If you have a loved one going through this stuff, please, just be with them. Just love them. They know you are concerned. I promise. But they don’t always know that you will love them unconditionally.
And while we are it, I would encourage this same kind of love for LGBTQ loved one. They know what you believe. Let them know that you love them.
I also want to acknowledge how the loss of belief affects everything.
So far on my trip, I have hung out with two lawyers. Both chose the profession because they believed that this is what God wanted them to do. It was a dignified path that sought justice and could do good work in the world.
The problem is that both of these lawyers are actually artists. In fact, they are two of the most beautiful writers I know. They denied who they are to be who they believed God wanted them to be. And both have suffered immensely for it.
It is only now that they are beginning to step in to who they actually are and have always dreamed of being that they have found joy. And even a stronger faith than they knew before.
One of these beautiful people, is the mysterious brother bynx, who I personally hope to hear more from.

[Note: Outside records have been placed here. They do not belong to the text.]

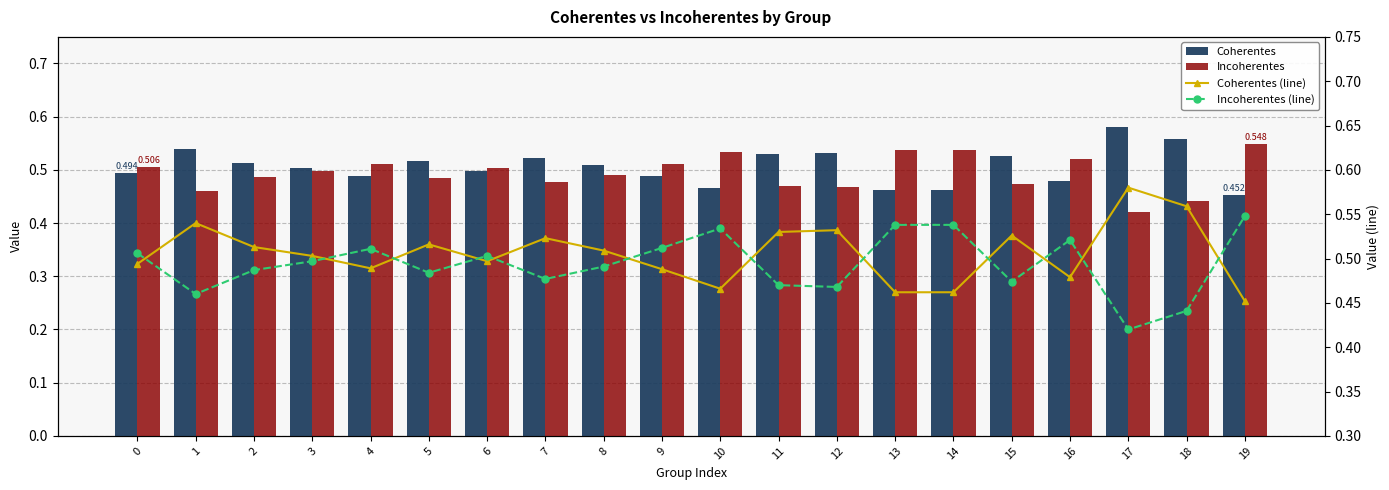

Reading left to right, extract all data points from this chart.

Coherentes: 0.5	0.5	0.5	0.5	0.5	0.5	0.5	0.5	0.5	0.5	0.5	0.5	0.5	0.5	0.5	0.5	0.5	0.6	0.6	0.5
Incoherentes: 0.5	0.5	0.5	0.5	0.5	0.5	0.5	0.5	0.5	0.5	0.5	0.5	0.5	0.5	0.5	0.5	0.5	0.4	0.4	0.5
Coherentes (line): 0.5	0.5	0.5	0.5	0.5	0.5	0.5	0.5	0.5	0.5	0.5	0.5	0.5	0.5	0.5	0.5	0.5	0.6	0.6	0.5
Incoherentes (line): 0.5	0.5	0.5	0.5	0.5	0.5	0.5	0.5	0.5	0.5	0.5	0.5	0.5	0.5	0.5	0.5	0.5	0.4	0.4	0.5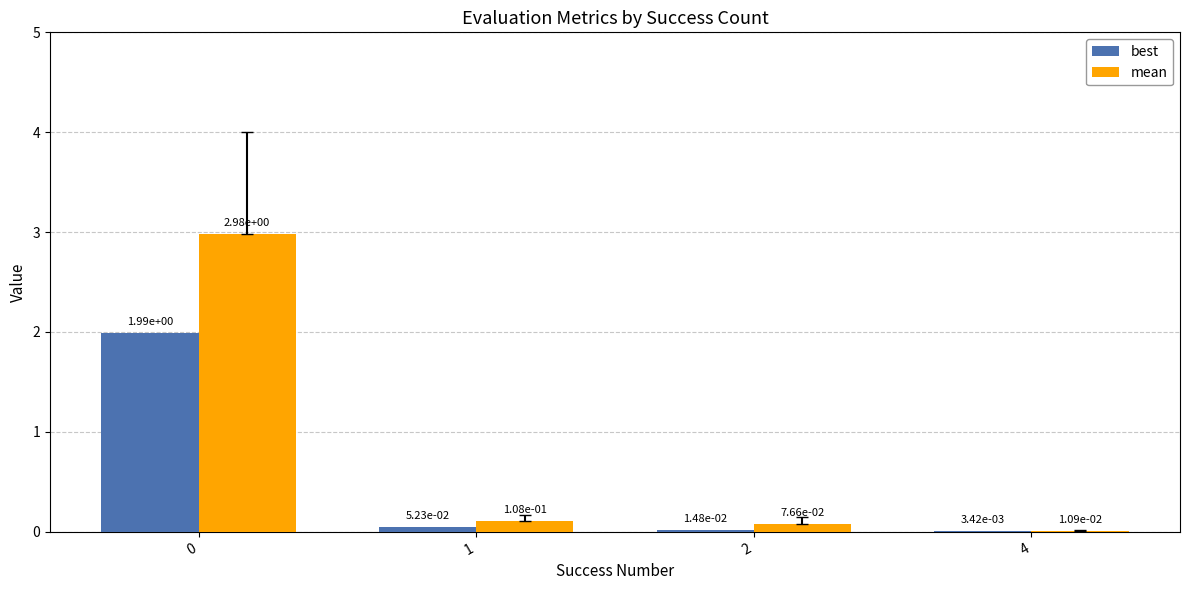

Are the bars grouped side by side (vs. stacked)?

Yes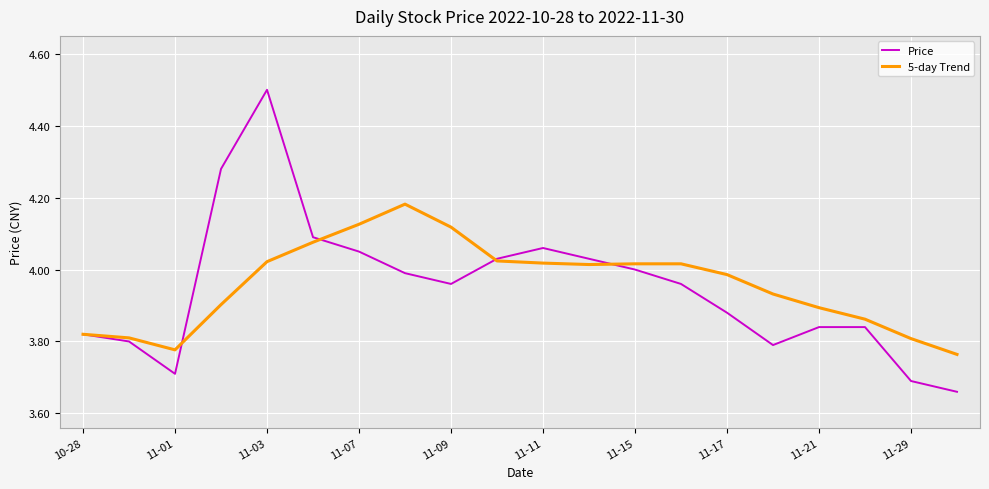

Rank the series by their average value, from lowest to highest.

Price, 5-day Trend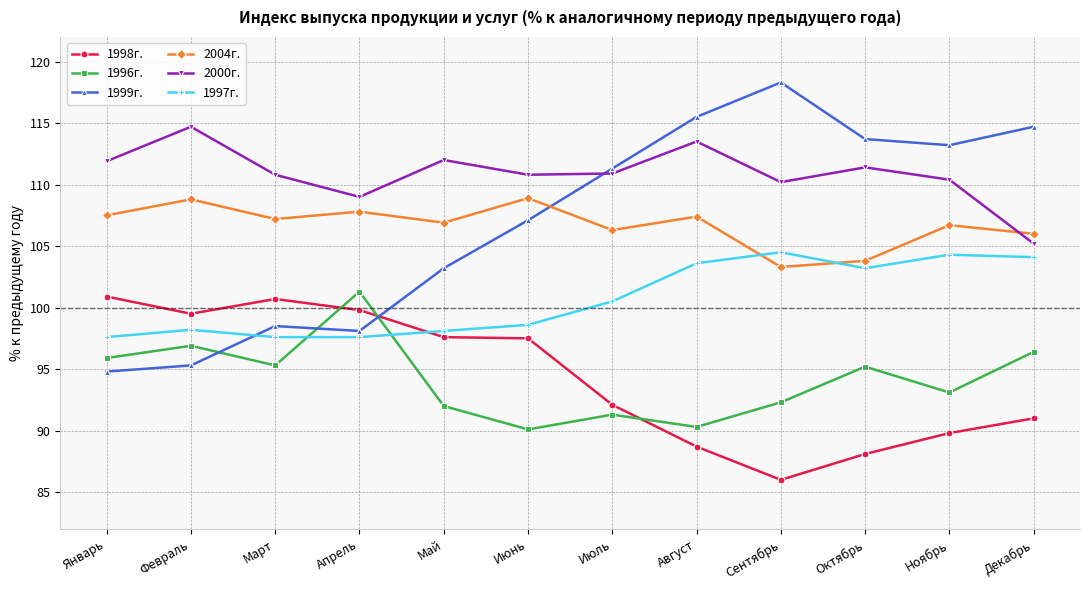

What is the average value of the 1999г. series?

107.0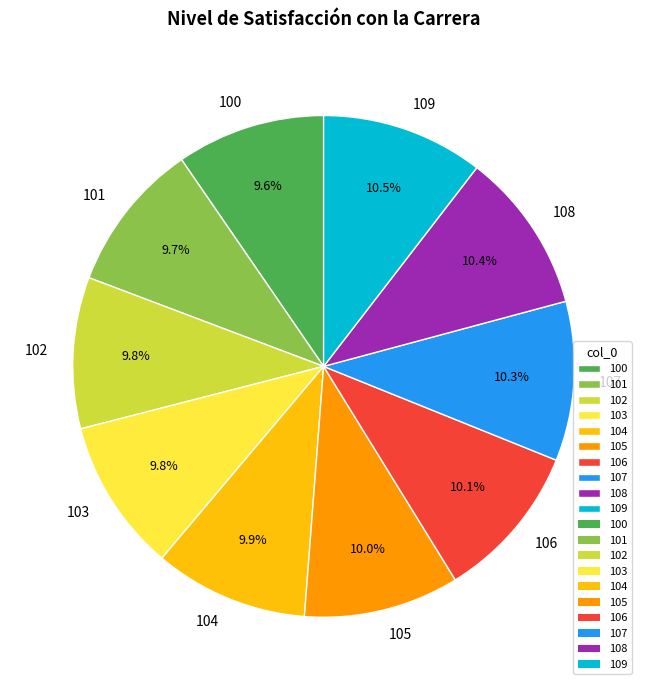

To the nearest percent, what is the difference between the largest and smallest slice percentages?

1%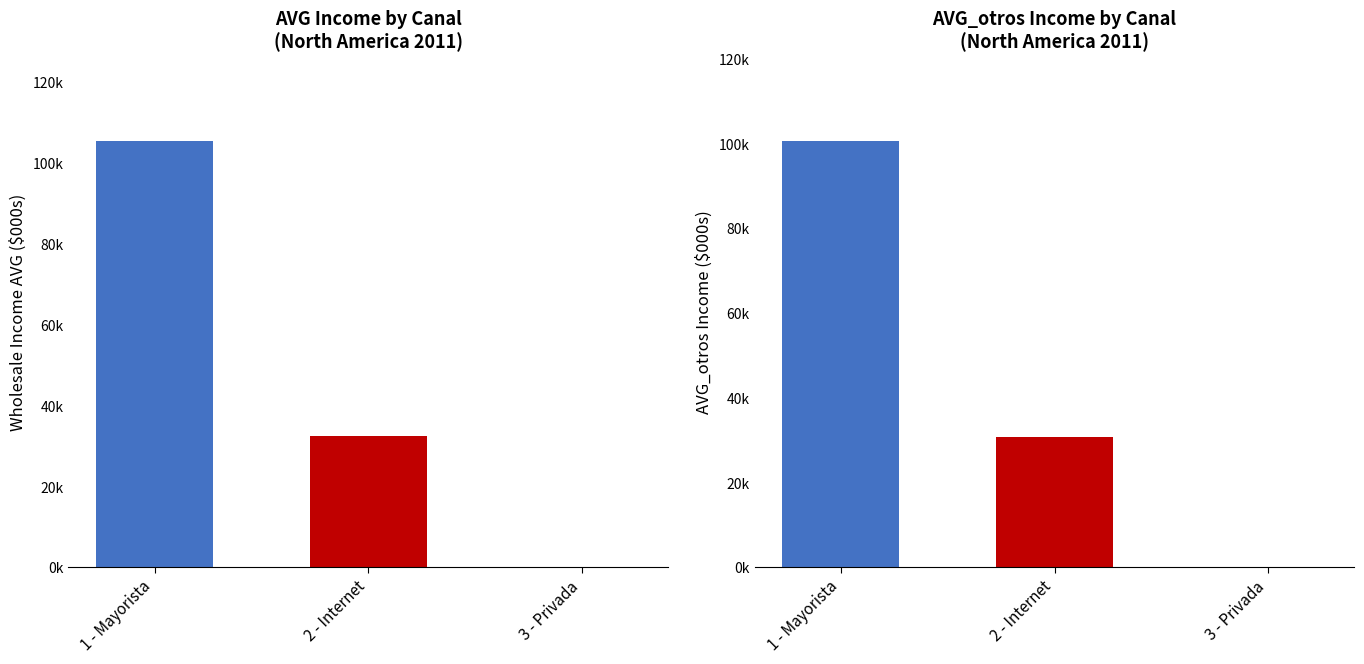

Does the chart contain any negative values?

No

Shiva is the third part of the Hindu Triad. He is known as the god of destruction. As he will be the one to bring forth the end of the world. He also now acts to destroy falsehood, illusions, and imperfection.
What’s beautiful about Shiva though, is that destruction always precedes creation. Shiva destroys and burns away in order for something new to emerge from the ashes.
And Shiva does this through dance. Shiva dances the Tandav, or The Cosmic Dance of Death. It is no doubt intense and painful and there is no way to know what will emerge when all is said and done.
But something will emerge. It will be new and bright and better than you can ever imagine.
So for all of you watching your world burn.
For all of you who do not know where you are or what will happen.
I hope you can find some beauty in the dance.
And I hope new life emerges for you soon.